Answer:
10.6 m
Step-by-step explanation:
Draw a free body diagram. There are 3 forces on the rock:
Normal force N pushing up normal to the surface,
Weight force mg pulling straight down,
and friction force Nμ pushing down parallel to the surface.

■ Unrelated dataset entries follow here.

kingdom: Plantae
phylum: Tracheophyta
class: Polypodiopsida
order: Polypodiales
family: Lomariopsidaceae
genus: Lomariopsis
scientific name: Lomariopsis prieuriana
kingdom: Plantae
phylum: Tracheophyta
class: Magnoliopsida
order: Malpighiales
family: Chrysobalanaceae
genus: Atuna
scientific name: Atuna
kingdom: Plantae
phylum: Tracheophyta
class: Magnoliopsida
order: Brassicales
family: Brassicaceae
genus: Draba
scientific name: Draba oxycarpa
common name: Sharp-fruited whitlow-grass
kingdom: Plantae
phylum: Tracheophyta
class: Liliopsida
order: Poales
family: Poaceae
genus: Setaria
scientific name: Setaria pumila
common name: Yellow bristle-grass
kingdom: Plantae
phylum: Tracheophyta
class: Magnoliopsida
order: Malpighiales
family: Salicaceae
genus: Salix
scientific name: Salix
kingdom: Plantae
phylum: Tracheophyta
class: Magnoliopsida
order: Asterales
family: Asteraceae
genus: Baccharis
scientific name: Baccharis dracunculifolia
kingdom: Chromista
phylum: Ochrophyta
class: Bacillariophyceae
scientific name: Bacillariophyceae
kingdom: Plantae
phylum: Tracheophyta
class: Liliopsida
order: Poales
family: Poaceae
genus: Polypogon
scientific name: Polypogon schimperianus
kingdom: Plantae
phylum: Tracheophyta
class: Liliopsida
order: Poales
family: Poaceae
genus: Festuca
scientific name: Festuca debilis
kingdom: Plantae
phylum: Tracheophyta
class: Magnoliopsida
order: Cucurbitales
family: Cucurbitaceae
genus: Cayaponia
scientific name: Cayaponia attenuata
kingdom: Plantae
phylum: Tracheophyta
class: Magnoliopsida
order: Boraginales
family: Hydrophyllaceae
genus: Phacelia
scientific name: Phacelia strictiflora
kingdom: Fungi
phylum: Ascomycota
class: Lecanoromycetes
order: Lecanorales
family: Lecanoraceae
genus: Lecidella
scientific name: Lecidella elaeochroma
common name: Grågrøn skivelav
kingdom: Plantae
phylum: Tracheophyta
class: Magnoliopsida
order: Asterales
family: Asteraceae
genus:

Sum of forces in the normal direction:
∑F = ma
N − mg cos θ = 0
N = mg cos θ
Sum of forces in the parallel direction:
∑F = ma
-mg sin θ − Nμ = ma
Substitute:
-mg sin θ − mg cos θ μ = ma
-g (sin θ + μ cos θ) = a
Given initial velocity u, final velocity 0, and acceleration a, find the displacement:
v² = u² + 2as
0 = u² − 2g (sin θ + μ cos θ) s
s = u² / [2g (sin θ + μ cos θ)]
Plug in values:
s = (16 m/s)² / [2 (9.8 m/s²) (sin 41° + 0.2 cos 41°)]
s = 16.2 m
The rock slides 16.2 meters up the incline. The vertical displacement is:
h = s sin θ
h = (16.2 m) (sin 41°)
h = 10.6 m
Notice the kinetic coefficient of friction was used because the rock was in motion. Also notice that the mass of the rock ultimately did not matter.